1. Method for determining the composition of the fuel / air mixture of an internal combustion engine during operation with a predetermined target distance from lambda equal to one,
Which method is used to determine the actual distance from lambda equal to 1 by temporarily adjusting the composition and evaluating the resulting reaction of the lambda probe, characterized in that

• - First, a sudden adjustment by a defined value in the direction of lambda is equal to 1 and then the lambda value is changed further with a defined rate of change until a reaction of the lambda probe occurs
• - And that the actual distance is determined from the value of the sudden adjustment, the rate of change and the time until the reaction of the lambda sensor.

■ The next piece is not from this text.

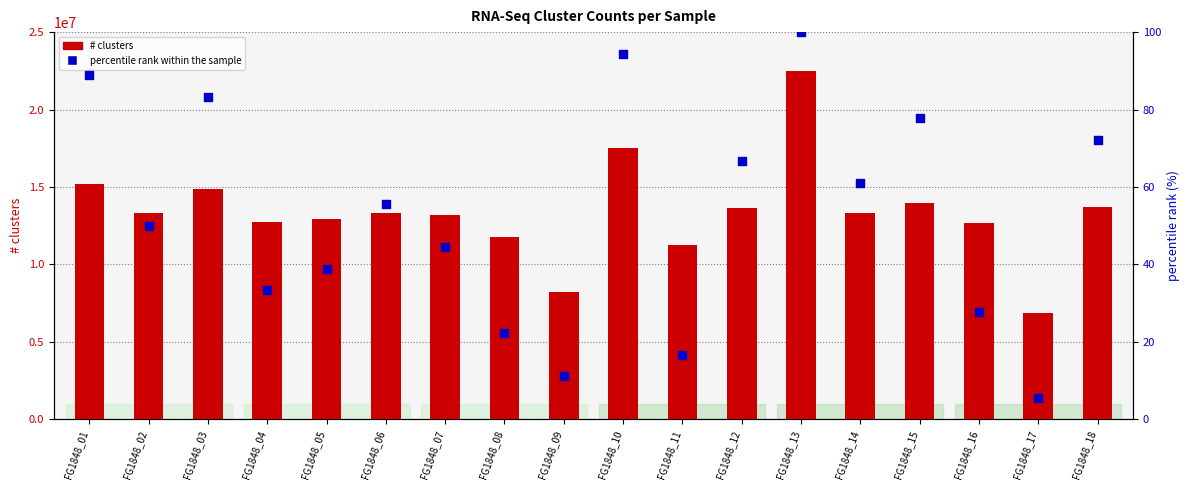

Which series contains the highest Y value?

# clusters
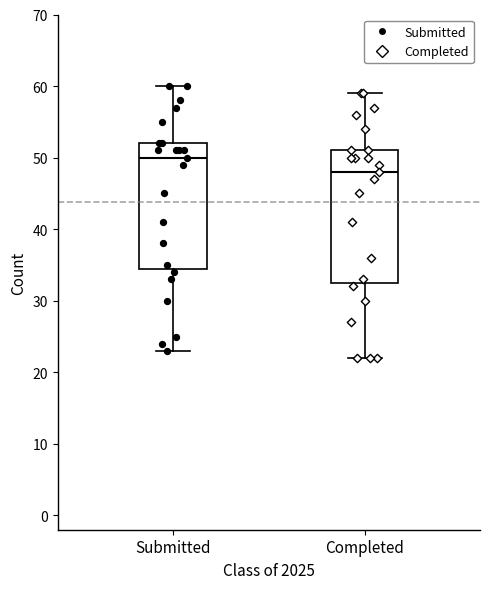

Where does the median line of the box for Submitted sit on the y-axis? The values are not printed on the chart, so give them approximately, as read against the axis.

50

2. The method according to claim 1, characterized in that the lambda probe used has a characteristic Has a jump characteristic for lambda equal to 1. 3. The method according to claim 1, characterized by its Execution in the warm-up phase after a Cold start of the internal combustion engine. 4. The method according to any one of the preceding claims, characterized in that the determined actual distance with  the target distance is compared, and that in the case of a Deviation the air and / or fuel supply in the sense an adjustment of both distances is changed. 5. The method according to any one of the preceding claims, characterized in that input tax values for the Amount of fuel supplied to the internal combustion engine through the determined actual distance to lambda equal to 1 Getting corrected. 6. The method according to any one of the preceding claims, characterized in that in an internal combustion engine with a secondary air pump and lambda sensor

• - After starting the internal combustion engine and then operating the secondary air pump temporarily
• - The time range between reaching the operational readiness of the lambda probe and switching off the secondary air pump is used to determine the actual distance.